I remember watching one of my friends who had played for years, who was way better than I was, as she could just sight-read a new piece of music, essentially seeing the notes for the first time and able to play it. I was so jealous. I wanted to be able to do that.
I eventually started finding free sheet music online for popular songs and began learning to play those. Later on, I would buy piano books of my favorite soundtracks and albums and artists. I would spend hours pretending to be on stage with Idina Menzel and Kristin Chenoweth, singing the songs of Wicked. Or I would be in the recording studio with Taylor Swift and Ed Sheeran, singing the songs that made them famous and playing the notes along with them.
My mom says she loved hearing me play. When I used to not be so good, she would shut the door so she didn’t have to hear me (very rude). But eventually I got better, and she enjoyed having the door open so she could listen to me play. I hated playing for others, even my family. I was so self-conscious, I didn’t want others hearing me practice or play. I would get so anxious before piano recitals, and then would fully black out while playing.
When I went to college, I worried about how I wouldn’t get to play every single day. Turns out I was too stressed to actually have time to remember I loved playing. But my sophomore year, I lived in a dorm that had a piano in the basement, next to the laundry room. Whenever it wasn’t occupied, I tried to play and sing along to help relieve stress.
By this point, I could sight-read fairly well. I could play almost any song I wanted, not perfectly, but I could get through it and sing along if that’s what I wanted. My skills had developed so much that I could recognize patterns and chords and play songs on the fly. To this day, this is still one of the things I’m most proud of. I love being able to pick up a new sheet of music and roughly play it.
When I moved to Seattle after graduating, I realized I really wouldn’t have a piano to play on, and I was going to miss the red one.

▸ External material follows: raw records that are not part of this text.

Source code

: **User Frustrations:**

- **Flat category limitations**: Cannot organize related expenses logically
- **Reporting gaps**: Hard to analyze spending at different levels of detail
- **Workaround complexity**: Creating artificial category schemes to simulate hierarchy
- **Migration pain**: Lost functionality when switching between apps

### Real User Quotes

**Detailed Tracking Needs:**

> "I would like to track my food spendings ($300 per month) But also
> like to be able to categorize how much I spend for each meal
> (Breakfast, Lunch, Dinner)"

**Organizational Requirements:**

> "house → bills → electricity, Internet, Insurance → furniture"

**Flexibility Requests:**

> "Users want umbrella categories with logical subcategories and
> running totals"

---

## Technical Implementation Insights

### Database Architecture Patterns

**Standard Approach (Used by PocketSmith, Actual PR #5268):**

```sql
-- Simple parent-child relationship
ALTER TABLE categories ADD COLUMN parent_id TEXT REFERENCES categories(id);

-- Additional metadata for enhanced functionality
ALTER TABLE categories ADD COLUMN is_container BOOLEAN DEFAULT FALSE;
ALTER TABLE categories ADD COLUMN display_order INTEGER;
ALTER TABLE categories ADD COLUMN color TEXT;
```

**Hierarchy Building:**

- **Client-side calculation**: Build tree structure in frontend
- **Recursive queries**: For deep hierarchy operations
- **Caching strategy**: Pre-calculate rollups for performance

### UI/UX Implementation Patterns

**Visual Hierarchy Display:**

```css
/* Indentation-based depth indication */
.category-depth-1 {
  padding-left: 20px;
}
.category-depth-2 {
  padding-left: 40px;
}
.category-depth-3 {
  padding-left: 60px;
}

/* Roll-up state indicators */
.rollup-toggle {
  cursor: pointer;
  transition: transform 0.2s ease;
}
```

At least on school breaks, I got to go home and play (and the whole year I spent at home due to the pandemic). A year after moving, my mom suggested I get an electric piano. It still had keys that felt like an actual piano, and it was structured like an actual piano, it was just smaller and plugged into the wall. So I still got to play and be free even across the country.
In January, my parents sold the red piano. I’m going to miss it so much. I’m going to miss going home, walking through the front door and seeing it in the study room directly to the right. That study room had four walls painted red. My mom had to paint the far wall white so the red piano wouldn’t clash. It was sold to a piano teacher, so I hope whichever students play on it experience the same joy I did, the joy of playing such a beautiful instrument.
I’m going to miss playing on the very first piano I ever played on. I learned how to read music there and how to play my first classical songs. I even gave my mom some (short-lived) introductory lessons, and went back and helped my sister relearn how to play (also only for one session). I learned how to feel through music and became confident enough to share my playing with the world. I learned how to be free on that beautifully bright red piano.